From: Patricia Shanahan on 6 May 2008 09:30 Pioneer1 wrote: .... > I understand this. But instead of considering Newton's laws as a > general framework, I'm just looking at the specific assumption of > force in the computation of orbital motion. The assumption is not > justified, as far as I understand it, because we assume it but then we > eliminate it, and compute orbits without it. If it's not used why > assume it? .... That misses the key point of Newtonian physics, and indeed of much of science. The main objective of the game is to find simple theories that explain and predict a lot of observations. By that standard, Newtonian physics is one of the most spectacularly successful theories ever developed. You might be able to build a reasonably simple forceless theory for orbital motion, but it would probably be at least as complex as Newtonian physics and be much less useful for even closely related questions, such as deciding how heavy components of a satellite need to be to survive accelerations during launch. Patricia
From: tchow on 6 May 2008 12:08
In article <0995457c-fbad-4159-ba55-bcd21eed0de7(a)u12g2000prd.googlegroups.com>, Pioneer1 <1pioneer1(a)gmail.com> wrote: >But it is not true that orbital predictions are made by using >equations that contain force. The force terms are eliminated during >the derivation process: You're contradicting yourself. Something cannot be "eliminated" unless it is there in the first place.

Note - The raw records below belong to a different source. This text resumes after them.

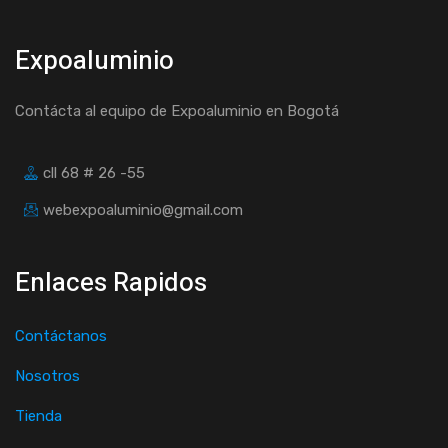
Expoaluminio
Contácta al equipo de Expoaluminio en Bogotá
cll 68 # 26 -55
webexpoaluminio@gmail.com
Enlaces Rapidos
Contáctanos
Nosotros
Tienda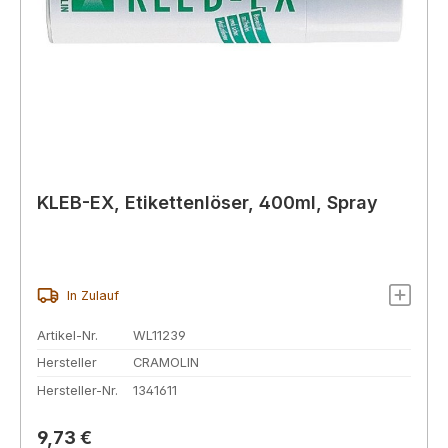
KLEB-EX, Etikettenlöser, 400ml, Spray
In Zulauf
Artikel-Nr.
WL11239
Hersteller
CRAMOLIN
Hersteller-Nr.
1341611
Regulärer Preis:
9,73 €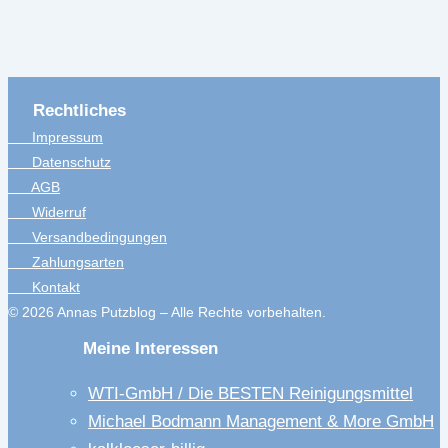
Rechtliches
Impressum
Datenschutz
AGB
Widerruf
Versandbedingungen
Zahlungsarten
Kontakt
© 2026 Annas Putzblog – Alle Rechte vorbehalten.
Meine Interessen
WTI-GmbH / Die BESTEN Reinigungsmittel
Michael Bodmann Management & More GmbH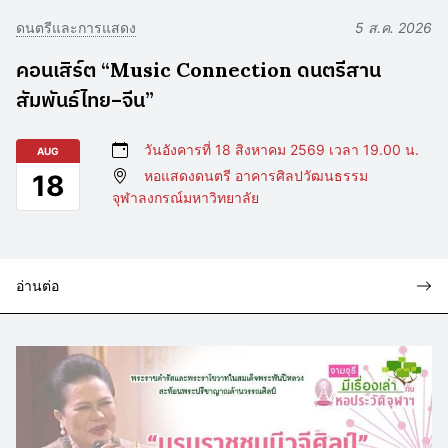
ดนตรีและการแสดง
5 ส.ค. 2026
คอนเสิร์ต “Music Connection ดนตรีสาน
สัมพันธ์ไทย–จีน”
วันอังคารที่ 18 สิงหาคม 2569 เวลา 19.00 น.
AUG
หอแสดงดนตรี อาคารศิลปวัฒนธรรม
18
จุฬาลงกรณ์มหาวิทยาลัย
อ่านต่อ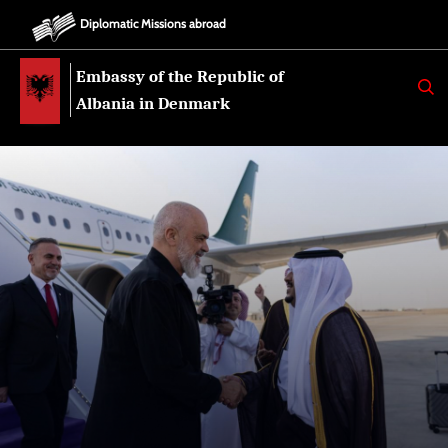
Diplomatic Missions abroad
Embassy of the Republic of
K
E
Albania in Denmark
R
K
O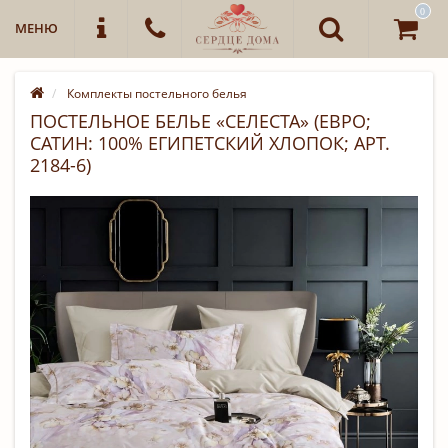
0
МЕНЮ
Комплекты постельного белья
ПОСТЕЛЬНОЕ БЕЛЬЕ «СЕЛЕСТА» (ЕВРО;
САТИН: 100% ЕГИПЕТСКИЙ ХЛОПОК; АРТ.
2184-6)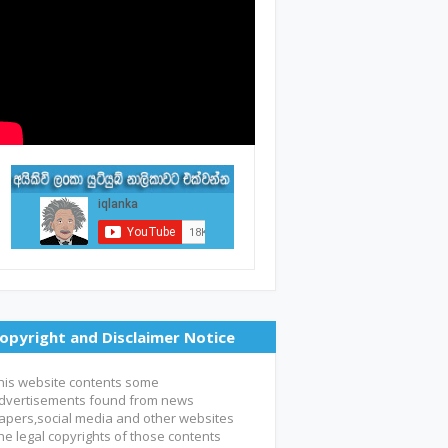
opyright and Disclaimer Notice
his website contents some
dvertisements found from news
apers,social media and other websites
he legal copyrights of those contents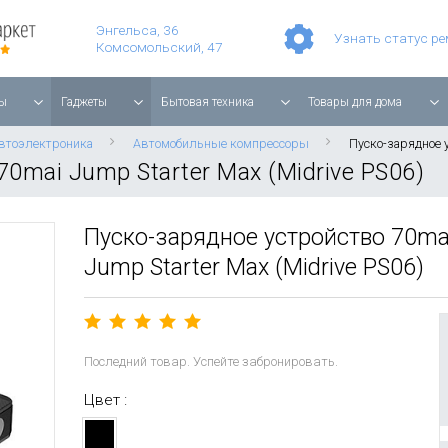
Умные часы Apple Watch Series 11 42mm Rose Gold Aluminium with Light Blush Sport Band
Смартфон Apple iPhone 17 Pro Max 256GB Cosmic Orange
Игровая прис
Планшет Apple iPad Air 11'' 2025 256 ГБ, Wi-Fi, starlight
Энгельса, 36
Узнать статус р
Комсомольский, 47
ы
Гаджеты
Бытовая техника
Товары для дома
втоэлектроника
Автомобильные компрессоры
Пуско-зарядное у
0mai Jump Starter Max (Midrive PS06)
Пуско-зарядное устройство 70ma
Jump Starter Max (Midrive PS06)
Последний товар. Успейте забронировать.
Цвет :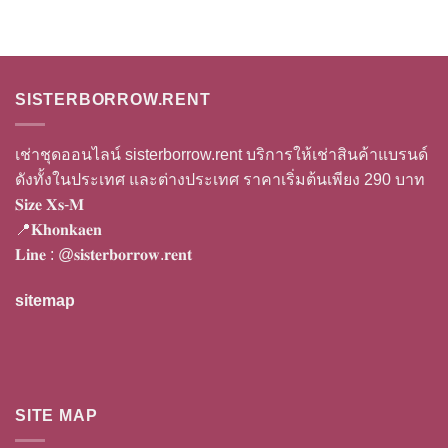
SISTERBORROW.RENT
เช่าชุดออนไลน์ sisterborrow.rent บริการให้เช่าสินค้าแบรนด์
ดังทั้งในประเทศ และต่างประเทศ ราคาเริ่มต้นเพียง 290 บาท
𝐒𝐢𝐳𝐞 𝐗𝐬-𝐌
📍𝐊𝐡𝐨𝐧𝐤𝐚𝐞𝐧
𝐋𝐢𝐧𝐞 :
@𝐬𝐢𝐬𝐭𝐞𝐫𝐛𝐨𝐫𝐫𝐨𝐰.𝐫𝐞𝐧𝐭
sitemap
SITE MAP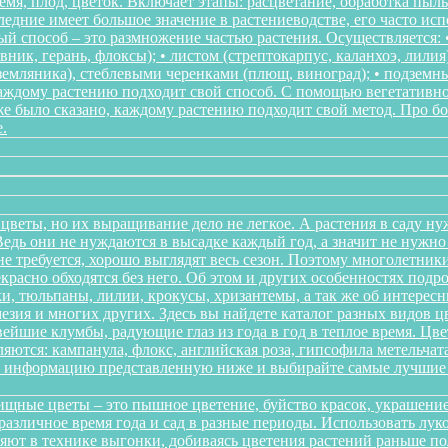
мя, плод, цветок. Включает этапы: расцветание, обработка пыл
следние имеет большое значение в растениеводстве, его часто ис
 способ – это размножение частью растения. Осуществляется: • 
ник, герань, флоксы); • листом (стрептокарпус, каланхоэ, лилия
, земляника), стеблевыми черенками (плющ, виноград); • подзем
Каждому растению подходит свой способ. С помощью вегетативн
же было сказано, каждому растению подходит свой метод. Про 
.
цветы, но их выращивание дело не легкое. А растения в саду ну
дь они не нуждаются в высадке каждый год, а значит не нужно в
о не требуется, хорошо выглядят весь сезон. Поэтому многолетн
красно обходятся без него. Об этом и других особенностях подр
и, тюльпаны, лилии, крокусы, хризантемы, а так же об интересн
мезия и многих других. Здесь вы найдете каталог разных видов 
йшие клумбы, радующие глаз из года в год в теплое время. Цв
ются: кампанула, флокс, английская роза, гипсофила метельчата
те информацию представленную ниже и выбирайте самые лучшие 
щные цветы – это пышное цветение, буйство красок, украшение
различное время года и сад в разные периоды. Использовать л
няют в технике выгонки, добиваясь цветения растений раньше 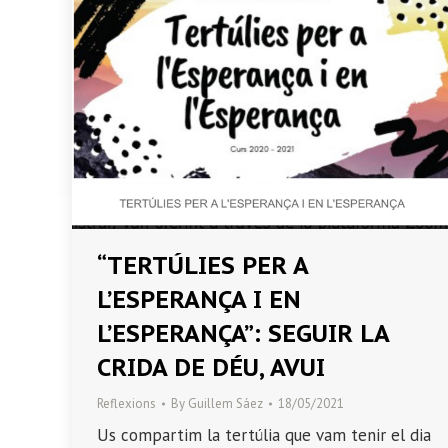
“TERTÚLIES PER A
L’ESPERANÇA I EN
L’ESPERANÇA”: SEGUIR LA
CRIDA DE DÉU, AVUI
Reflexions
By
Guillem Sáez
18/05/2021
Us compartim la tertúlia que vam tenir el dia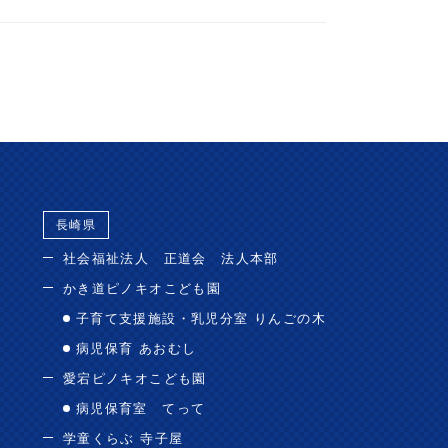
長崎県
社会福祉法人 正道会 法人本部
かき道ピノキオこども園
子育て支援施設・乳児分室 りんごの木
病児保育 あおむし
愛宕ピノキオこども園
病児保育室 てって
学童くらぶ 寺子屋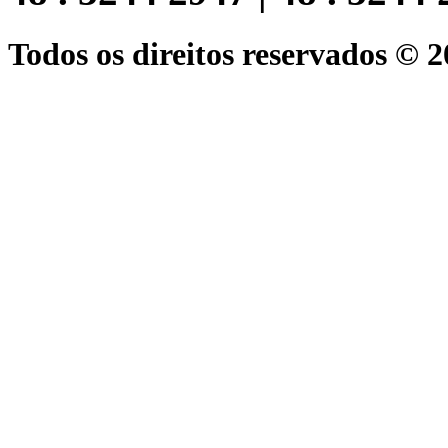
Todos os direitos reservados © 2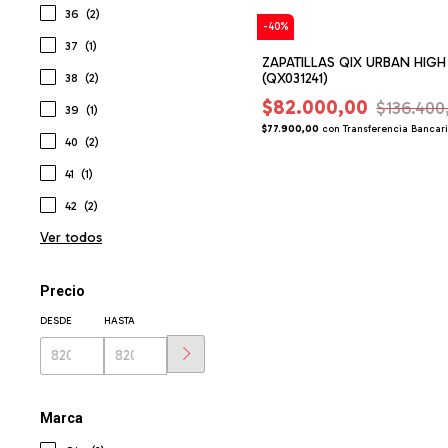
36
(2)
-
40
%
37
(1)
ZAPATILLAS QIX URBAN HIGH
(QX031241)
38
(2)
$82.000,00
$136.400
39
(1)
$77.900,00
con
Transferencia Bancar
40
(2)
41
(1)
42
(2)
Ver todos
Precio
DESDE
HASTA
Marca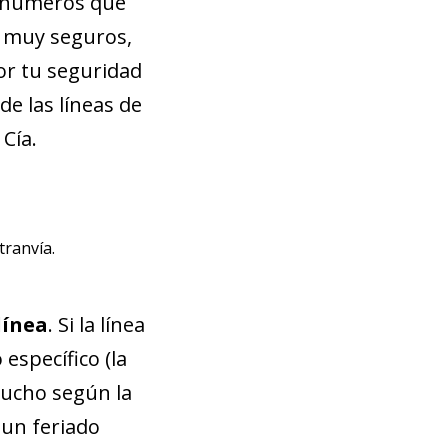
n números que
n muy seguros,
or tu seguridad
e las líneas de
 Cía.
tranvía.
línea
. Si la línea
específico (la
mucho según la
 un feriado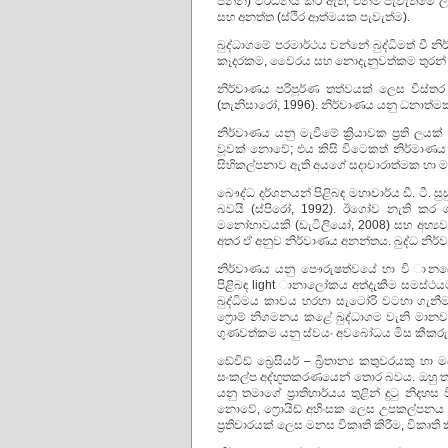
පන්න) වර්ධනය කර ඇත, එනම් පැවැත්මේ ලක්ෂ
සහ අනත්ත (ස්ථිර ආත්මයක පැවැත්ම).
බුද්ධාගමේ පරමාර්ථය වන්නේ බුද්ධිමත් වී න
කෑදරකම, වෛරය සහ නොදැනුවත්කම තුරන් ක
නිර්වාණය පරිපූර්ණ තත්වයක් ලෙස විස්ත
(තැනිසාරෝ, 1996). නිර්වාණය යනු ධනාත්ම
නිර්වාණය යනු මැවීමේ ක්‍රියාවක ප්‍රති
වූවක් නොවේ; එය කිසි විටෙකත් නිර්මාණය 
සිහිකල්පනාව ඇති අයගේ සදාචාරාත්මක හා 
බෞද්ධ දර්ශනයන් පිළිබඳ මහාචාර්ය ඩී. ටී.
බවයි (ස්පිරෝ, 1992). ඊගෝව නැති කර ගැ
මනෝභාවයකි (ඩැටිලියෝ, 2008) සහ අභ්‍යව
අතර ඒ අනුව නිර්වාණය අනන්තය. බුද්ධ නිර
නිර්වාණය යනු පෞරුෂත්වයේ හා වි ානයේ පර
පිළිබඳ light ානාලෝකය අත්දැකීම සමස්ථ
බුද්ධිමය කාචය හරහා සැටෝරි වටහා ගැනීමට 
ෆ්‍රොම් නිගමනය කළේ බුද්ධාගම වැනි මාන
ගුණවත්කම යනු ස්වයං අවබෝධය මිස කීක
ඩේවිඩ් බ්‍රෙසියර් – බ්‍රිතාන්‍ය කතුවරයක
සංකල්ප අද්භූතකරණයෙන් තොර බවය. ඔහු තවද
යනු තමාගේ ප්‍රාතිහාර්යය තුළින් දුටු නිද
නොවේ, ෆ්‍රොයිඩ් අහිංසක ලෙස උපකල්පනය ක
ප්‍රතිචාරයක් ලෙස මනස විකෘති කිරීම, විකෘත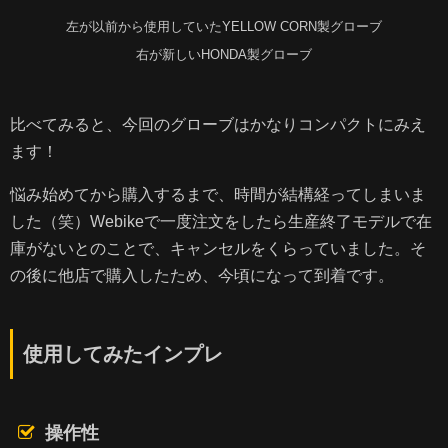
左が以前から使用していたYELLOW CORN製グローブ
右が新しいHONDA製グローブ
比べてみると、今回のグローブはかなりコンパクトにみえ
ます！
悩み始めてから購入するまで、時間が結構経ってしまいま
した（笑）Webikeで一度注文をしたら生産終了モデルで在
庫がないとのことで、キャンセルをくらっていました。そ
の後に他店で購入したため、今頃になって到着です。
使用してみたインプレ
操作性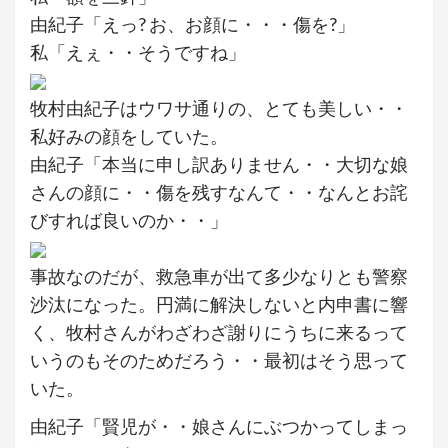
由紀子「えっ? お、お顔に・・・傷を?」
私「えぇ・・そうですね」
牧村由紀子はウワサ通りの、とても美しい・・
私好みの顔をしていた。
由紀子「本当に申し訳ありません・・大切な娘
さんの顔に・・傷を残すなんて・・なんとお詫
びすれば良いのか・・」
事故なのだが、救急車が出て多少なりとも警察
沙汰になった。円満に解決しないと内申書に響
く、牧村さんがわざわざ謝りにうちに来るって
いうのもそのためだろう・・最初はそう思って
いた。
由紀子「賢児が・・娘さんにぶつかってしまっ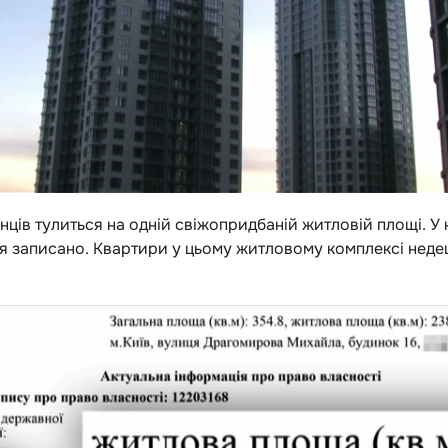
ів тулиться на одній свіжопридбаній житловій площі. У 
горя записано. Квартири у цьому житловому комплексі недеш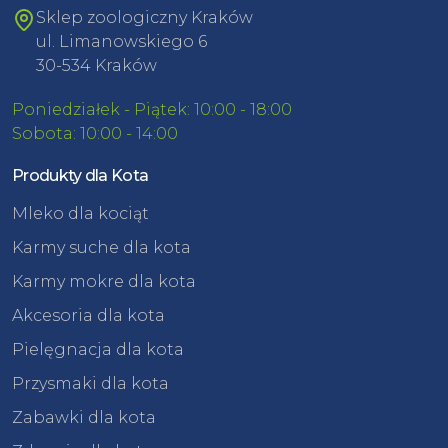
Sklep zoologiczny Kraków
ul. Limanowskiego 6
30-534 Kraków
Poniedziałek - Piątek: 10:00 - 18:00
Sobota: 10:00 - 14:00
Produkty dla Kota
Mleko dla kociąt
Karmy suche dla kota
Karmy mokre dla kota
Akcesoria dla kota
Pielęgnacja dla kota
Przysmaki dla kota
Zabawki dla kota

The calculation *does* use equations that contain force, and then eliminates them. In a sense, you are right that if all you care about are orbits, then you get by with Kepler's laws. But as Patricia Shanahan pointed out, physicists seek to find laws that govern *all* physical phenomena. It's true that you can view the world as a disjointed set of isolated, unrelated problems. Today I'm interested in orbits. Tomorrow I may be interested in airplane design. The next day I may be interested in semiconductors. I could treat each of these problems separately, seeking to find the minimum number of assumptions required to explain each situation, and ignoring the fact that each time I am inventing a new set of assumptions that has nothing to do with the assumptions I used yesterday for a different problem. Alternatively, I could seek a few very general principles that apply in *all* situations. Most scientists find this approach much more satisfying than the piecemeal, ad hoc approach above. Newton's law of gravitation is called the *universal* law of gravitation for this reason. In a particular problem, say the calculation of a planetary orbit, you might be able to get away without assuming forces. But to conclude from that one example that forces are *in general* an unnecessary theoretical device is to take a very narrow view of science. Before you discard the notion of force, ask yourself if you could calculate the dynamics of two colliding galaxies without assuming a theory of gravitation. Kepler's laws won't be good enough any more. If a simple theory of gravitation explains both galaxy collision and orbital motion, then it makes sense to claim that gravity is at work in orbits, even if for some particularly simple problems you don't need the general theory. -- Tim Chow tchow-at-alum-dot-mit-dot-edu The range of our projectiles---even ... the artillery---however great, will never exceed four of those miles of which as many thousand separate us from the center of the earth. ---Galileo, Dialogues Concerning Two New Sciences |